Ademais, é importante destacar que o trabalho multiprofissional não é sinônimo de atuação interdisciplinar. Entende-se por multidisciplinaridade a ação simultânea envolvendo várias áreas de conhecimento em torno de uma temática comum, porém não existe cooperação entre essas disciplinas e a relação entre elas não é explorada. Em contraponto, a realização do trabalho interdisciplinar está relacionada ao reconhecimento de espaços de interação profissional, onde a complexidade das adversidades em saúde exige uma atuação em conjunto das diferentes categorias profissionais.
Nessa perspectiva, esse novo modelo de percepção de saúde contribuiu para o fortalecimento das equipes multiprofissionais e para a construção da interdisciplinaridade. Contudo, os elementos sociais citados anteriormente, o gênero, raça e classe, são fontes que moldam a percepção do mundo e também dos sujeitos. Dessa forma, além da dificuldade de correlacionar os conhecimentos teóricos, existe a necessidade de destituir algumas percepções sobre o mundo, e que cada profissional constitui para si durante sua vida.
Metodologia: O presente trabalho configura-se como uma pesquisa bibliográfica de caráter qualitativo e exploratório, baseada na revisão da literatura. Foram pesquisadas nas bases de dados SCIELO e PEPSIC artigos científicos com os seguintes como descritores “interdisciplinaridade”, “trabalho em saúde” e SUS" considerando os últimos 5 anos.

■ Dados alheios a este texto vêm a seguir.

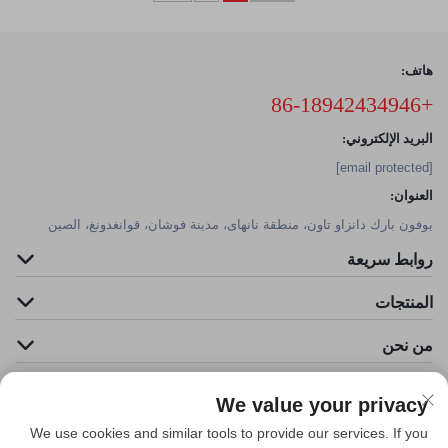
هاتف:
+86-18942434946
البريد الإلكتروني:
[email protected]
العنوان:
يوفون بارك دانزاو تاون، منطقة نانهاى، مدينة فوشان، قوانغدونغ، الصين
روابط سريعة
المنتجات
من نحن
We value your privacy
We use cookies and similar tools to provide our services. If you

Resultados: Os desafios do trabalho interdisciplinar em saúde transpassam questões que envolvem a valorização do trabalho de forma hierárquica entre os profissionais, o que impossibilita uma comunicação integral e igualitária entre os trabalhadores do serviço para com os usuários.

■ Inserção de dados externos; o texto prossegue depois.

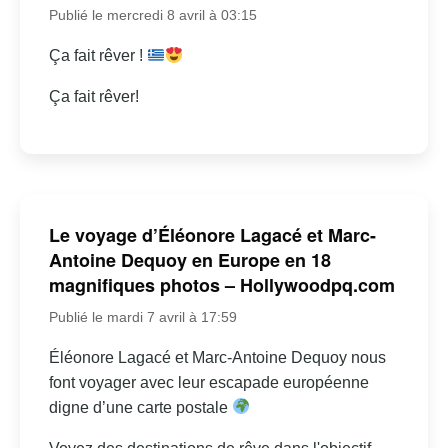
Publié le mercredi 8 avril à 03:15
Ça fait rêver !
Ça fait rêver!
Le voyage d’Éléonore Lagacé et Marc-
Antoine Dequoy en Europe en 18
magnifiques photos – Hollywoodpq.com
Publié le mardi 7 avril à 17:59
Éléonore Lagacé et Marc-Antoine Dequoy nous
font voyager avec leur escapade européenne
digne d’une carte postale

A colaboração interdisciplinar resulta em uma intensa troca de conhecimentos, instrumentos e técnicas, permitindo que os profissionais se qualifiquem para atuar em equipes interdisciplinares. No entanto, um dos desafios enfrentados são os ‘muros institucionais’, que surgem ao produzir conhecimento e especificidades em cada área, muitas vezes fechadas em teorias especializadas, sem uma base comum que possa servir a outras disciplinas.
Nesse sentido, torna-se necessário produzir um ambiente de compartilhamento de saberes especializados de cada área, para que se construa uma interdependência nas práticas de atuação. Porém, esse método não está incluso na maior parte dos espaços de formação, o que dificulta a aderência na realização dos atendimentos.
Considerações finais/conclusões: Por conseguinte, é perceptível a existência de obstáculos para desenvolver e aprimorar esse trabalho interdisciplinar. Contudo, nota-se a possibilidade de realizá-lo, mesmo diante dos desafios de comunicação e compreensão que possam surgir, visto que a interdisciplinaridade e sua complexidade proporcionam experiência e novas perspectivas relacionadas ao trabalho no âmbito da saúde.
Outrossim, existem políticas que foram desenvolvidas com o intuito de aumentar e incentivar a interdisciplinaridade como a Política Nacional de Promoção da Saúde (PNPS), contudo é fundamental o desenvolvimento e o estudo contínuos a fim de garantir o acesso à saúde. Dessa forma, a interdisciplinaridade é convidada a refletir sobre o conhecimento e a sociedade, com o objetivo de observar, de comparar e de integrar diferentes saberes.